About this task: The lines below that include the word "filter" are to be reported.

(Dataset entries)
+ + + + +

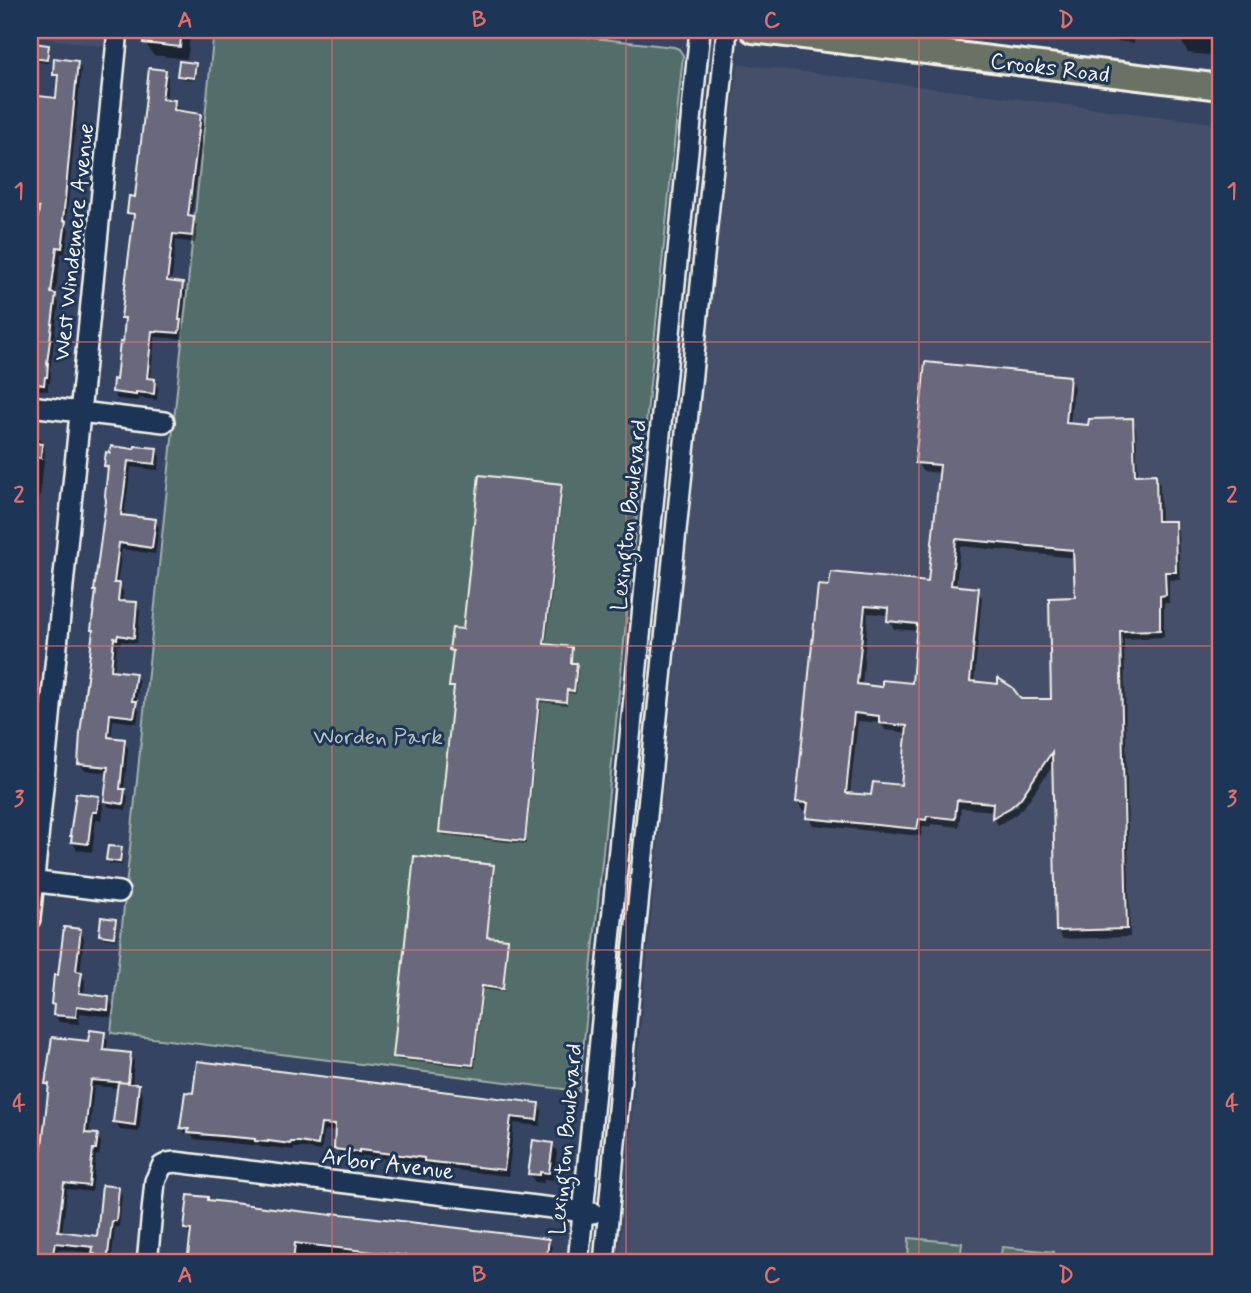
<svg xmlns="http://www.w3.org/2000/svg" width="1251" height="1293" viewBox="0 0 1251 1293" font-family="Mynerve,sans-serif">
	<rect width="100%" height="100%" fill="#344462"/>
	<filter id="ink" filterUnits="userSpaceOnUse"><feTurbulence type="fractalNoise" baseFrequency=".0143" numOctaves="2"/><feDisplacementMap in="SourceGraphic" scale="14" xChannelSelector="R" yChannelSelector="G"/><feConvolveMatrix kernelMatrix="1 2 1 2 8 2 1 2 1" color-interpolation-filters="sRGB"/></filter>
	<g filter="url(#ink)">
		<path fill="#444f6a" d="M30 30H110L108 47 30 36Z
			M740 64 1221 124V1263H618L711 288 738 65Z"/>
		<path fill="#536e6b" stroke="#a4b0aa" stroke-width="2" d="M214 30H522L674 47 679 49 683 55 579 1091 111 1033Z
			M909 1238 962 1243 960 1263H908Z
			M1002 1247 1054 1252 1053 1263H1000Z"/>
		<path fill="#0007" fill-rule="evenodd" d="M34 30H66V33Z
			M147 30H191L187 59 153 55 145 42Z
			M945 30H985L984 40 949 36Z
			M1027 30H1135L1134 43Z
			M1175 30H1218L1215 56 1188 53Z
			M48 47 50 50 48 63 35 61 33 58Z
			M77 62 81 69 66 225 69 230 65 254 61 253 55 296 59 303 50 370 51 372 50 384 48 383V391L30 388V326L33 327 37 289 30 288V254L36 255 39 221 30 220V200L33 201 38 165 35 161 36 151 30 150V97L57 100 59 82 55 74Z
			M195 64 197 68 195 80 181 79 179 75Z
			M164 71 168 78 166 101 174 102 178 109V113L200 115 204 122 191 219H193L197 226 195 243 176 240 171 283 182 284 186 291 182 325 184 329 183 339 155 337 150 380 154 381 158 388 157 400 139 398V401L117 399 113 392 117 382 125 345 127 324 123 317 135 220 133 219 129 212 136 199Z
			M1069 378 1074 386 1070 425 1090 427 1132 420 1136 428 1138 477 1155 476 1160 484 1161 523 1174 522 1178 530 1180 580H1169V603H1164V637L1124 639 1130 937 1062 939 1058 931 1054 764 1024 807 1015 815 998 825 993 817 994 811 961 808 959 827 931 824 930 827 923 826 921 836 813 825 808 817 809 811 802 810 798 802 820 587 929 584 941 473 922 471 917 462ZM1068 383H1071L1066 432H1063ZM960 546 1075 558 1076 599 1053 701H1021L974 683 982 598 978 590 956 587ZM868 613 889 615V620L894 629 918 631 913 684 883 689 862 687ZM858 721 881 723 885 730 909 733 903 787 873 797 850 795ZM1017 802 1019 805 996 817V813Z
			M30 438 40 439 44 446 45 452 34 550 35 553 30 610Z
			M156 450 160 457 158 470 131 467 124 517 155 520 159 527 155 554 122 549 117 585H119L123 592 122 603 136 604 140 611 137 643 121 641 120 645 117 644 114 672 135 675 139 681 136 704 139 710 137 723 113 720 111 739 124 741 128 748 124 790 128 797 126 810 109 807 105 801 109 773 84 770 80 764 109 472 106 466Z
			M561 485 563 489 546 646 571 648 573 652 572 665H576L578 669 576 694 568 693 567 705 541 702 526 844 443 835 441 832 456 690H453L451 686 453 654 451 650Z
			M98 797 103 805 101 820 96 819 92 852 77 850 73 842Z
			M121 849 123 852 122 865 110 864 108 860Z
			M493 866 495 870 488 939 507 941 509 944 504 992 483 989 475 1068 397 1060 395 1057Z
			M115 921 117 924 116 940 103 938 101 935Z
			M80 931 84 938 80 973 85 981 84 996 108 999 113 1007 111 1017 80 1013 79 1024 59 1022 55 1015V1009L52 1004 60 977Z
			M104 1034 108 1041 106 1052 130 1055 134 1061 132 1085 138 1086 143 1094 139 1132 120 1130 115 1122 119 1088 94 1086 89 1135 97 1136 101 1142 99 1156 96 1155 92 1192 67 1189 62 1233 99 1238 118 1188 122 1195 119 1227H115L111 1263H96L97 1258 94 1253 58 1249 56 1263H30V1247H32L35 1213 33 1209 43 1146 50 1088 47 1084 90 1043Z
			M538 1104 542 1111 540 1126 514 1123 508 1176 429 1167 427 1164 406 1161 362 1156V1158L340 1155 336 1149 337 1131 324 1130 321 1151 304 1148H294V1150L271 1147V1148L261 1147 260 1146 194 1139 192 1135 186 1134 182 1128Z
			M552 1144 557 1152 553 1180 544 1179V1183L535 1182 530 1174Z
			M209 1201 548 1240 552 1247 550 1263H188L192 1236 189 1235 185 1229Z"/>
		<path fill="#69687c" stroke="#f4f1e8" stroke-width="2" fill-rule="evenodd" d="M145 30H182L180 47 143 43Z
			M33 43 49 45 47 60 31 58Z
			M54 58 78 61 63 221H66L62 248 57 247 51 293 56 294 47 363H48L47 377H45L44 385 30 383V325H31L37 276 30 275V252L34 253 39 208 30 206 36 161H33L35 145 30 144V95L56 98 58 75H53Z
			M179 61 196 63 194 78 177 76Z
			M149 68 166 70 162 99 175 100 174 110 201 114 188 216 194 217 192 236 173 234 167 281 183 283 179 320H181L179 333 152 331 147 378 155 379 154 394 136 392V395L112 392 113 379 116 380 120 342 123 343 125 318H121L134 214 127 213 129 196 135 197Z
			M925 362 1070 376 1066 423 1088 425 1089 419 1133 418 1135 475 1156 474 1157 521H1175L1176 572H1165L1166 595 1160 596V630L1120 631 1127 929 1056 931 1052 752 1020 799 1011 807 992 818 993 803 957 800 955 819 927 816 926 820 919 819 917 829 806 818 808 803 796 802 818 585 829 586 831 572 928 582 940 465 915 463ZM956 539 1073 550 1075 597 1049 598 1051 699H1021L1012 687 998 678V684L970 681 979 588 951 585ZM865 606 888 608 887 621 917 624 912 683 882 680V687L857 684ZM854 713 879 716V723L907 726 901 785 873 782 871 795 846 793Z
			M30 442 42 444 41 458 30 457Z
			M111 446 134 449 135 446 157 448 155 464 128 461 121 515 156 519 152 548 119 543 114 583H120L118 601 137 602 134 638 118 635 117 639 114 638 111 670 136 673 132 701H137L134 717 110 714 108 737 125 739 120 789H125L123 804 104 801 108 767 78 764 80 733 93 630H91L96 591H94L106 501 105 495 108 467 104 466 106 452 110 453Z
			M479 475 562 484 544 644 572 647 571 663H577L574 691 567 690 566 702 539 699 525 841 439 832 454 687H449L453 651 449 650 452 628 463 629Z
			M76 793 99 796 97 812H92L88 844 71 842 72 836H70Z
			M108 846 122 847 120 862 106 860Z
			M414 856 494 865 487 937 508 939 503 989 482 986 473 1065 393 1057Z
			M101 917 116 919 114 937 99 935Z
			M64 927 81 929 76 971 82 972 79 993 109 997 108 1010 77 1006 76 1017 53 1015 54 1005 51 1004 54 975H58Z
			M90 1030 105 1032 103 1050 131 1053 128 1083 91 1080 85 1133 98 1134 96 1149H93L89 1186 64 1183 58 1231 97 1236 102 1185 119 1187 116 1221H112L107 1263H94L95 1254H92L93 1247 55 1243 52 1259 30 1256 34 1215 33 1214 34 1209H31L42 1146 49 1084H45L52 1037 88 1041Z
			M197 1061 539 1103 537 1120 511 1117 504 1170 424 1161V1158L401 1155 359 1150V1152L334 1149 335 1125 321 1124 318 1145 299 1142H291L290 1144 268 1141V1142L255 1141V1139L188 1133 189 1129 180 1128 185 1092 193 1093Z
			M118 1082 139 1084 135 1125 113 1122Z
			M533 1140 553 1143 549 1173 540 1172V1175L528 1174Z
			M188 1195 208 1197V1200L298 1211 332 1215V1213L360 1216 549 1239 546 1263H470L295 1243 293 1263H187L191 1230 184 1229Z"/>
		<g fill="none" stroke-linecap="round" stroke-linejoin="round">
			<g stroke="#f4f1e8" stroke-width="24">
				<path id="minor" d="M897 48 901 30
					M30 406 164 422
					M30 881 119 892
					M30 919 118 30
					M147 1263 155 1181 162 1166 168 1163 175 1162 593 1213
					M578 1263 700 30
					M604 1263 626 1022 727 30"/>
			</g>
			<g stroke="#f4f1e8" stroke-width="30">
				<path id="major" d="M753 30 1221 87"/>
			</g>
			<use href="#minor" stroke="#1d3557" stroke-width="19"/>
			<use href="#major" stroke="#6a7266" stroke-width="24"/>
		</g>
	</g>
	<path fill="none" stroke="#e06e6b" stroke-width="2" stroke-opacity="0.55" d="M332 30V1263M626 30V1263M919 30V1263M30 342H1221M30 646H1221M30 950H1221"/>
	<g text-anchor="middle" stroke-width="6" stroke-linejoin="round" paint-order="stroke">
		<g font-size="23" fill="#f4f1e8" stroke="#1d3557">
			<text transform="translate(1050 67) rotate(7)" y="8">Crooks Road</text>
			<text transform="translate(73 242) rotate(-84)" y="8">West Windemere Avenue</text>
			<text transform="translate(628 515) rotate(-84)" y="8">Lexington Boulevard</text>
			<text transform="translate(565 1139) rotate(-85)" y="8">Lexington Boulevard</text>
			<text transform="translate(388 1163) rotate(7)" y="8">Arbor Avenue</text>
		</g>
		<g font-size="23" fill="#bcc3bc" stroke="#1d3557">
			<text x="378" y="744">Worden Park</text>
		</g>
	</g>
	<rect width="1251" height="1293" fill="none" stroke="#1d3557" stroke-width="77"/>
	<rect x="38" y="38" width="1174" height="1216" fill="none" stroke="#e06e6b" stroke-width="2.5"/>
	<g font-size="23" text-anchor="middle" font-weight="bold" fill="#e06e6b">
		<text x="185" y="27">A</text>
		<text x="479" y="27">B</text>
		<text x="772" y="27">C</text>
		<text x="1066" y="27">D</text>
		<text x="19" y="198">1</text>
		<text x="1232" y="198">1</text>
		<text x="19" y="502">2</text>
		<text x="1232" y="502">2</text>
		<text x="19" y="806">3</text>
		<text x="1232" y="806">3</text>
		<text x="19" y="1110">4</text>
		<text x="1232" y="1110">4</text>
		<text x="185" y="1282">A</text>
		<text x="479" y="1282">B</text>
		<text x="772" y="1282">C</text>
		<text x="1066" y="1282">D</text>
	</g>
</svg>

+ + + + +

Exercise result:
	<filter id="ink" filterUnits="userSpaceOnUse"><feTurbulence type="fractalNoise" baseFrequency=".0143" numOctaves="2"/><feDisplacementMap in="SourceGraphic" scale="14" xChannelSelector="R" yChannelSelector="G"/><feConvolveMatrix kernelMatrix="1 2 1 2 8 2 1 2 1" color-interpolation-filters="sRGB"/></filter>
	<g filter="url(#ink)">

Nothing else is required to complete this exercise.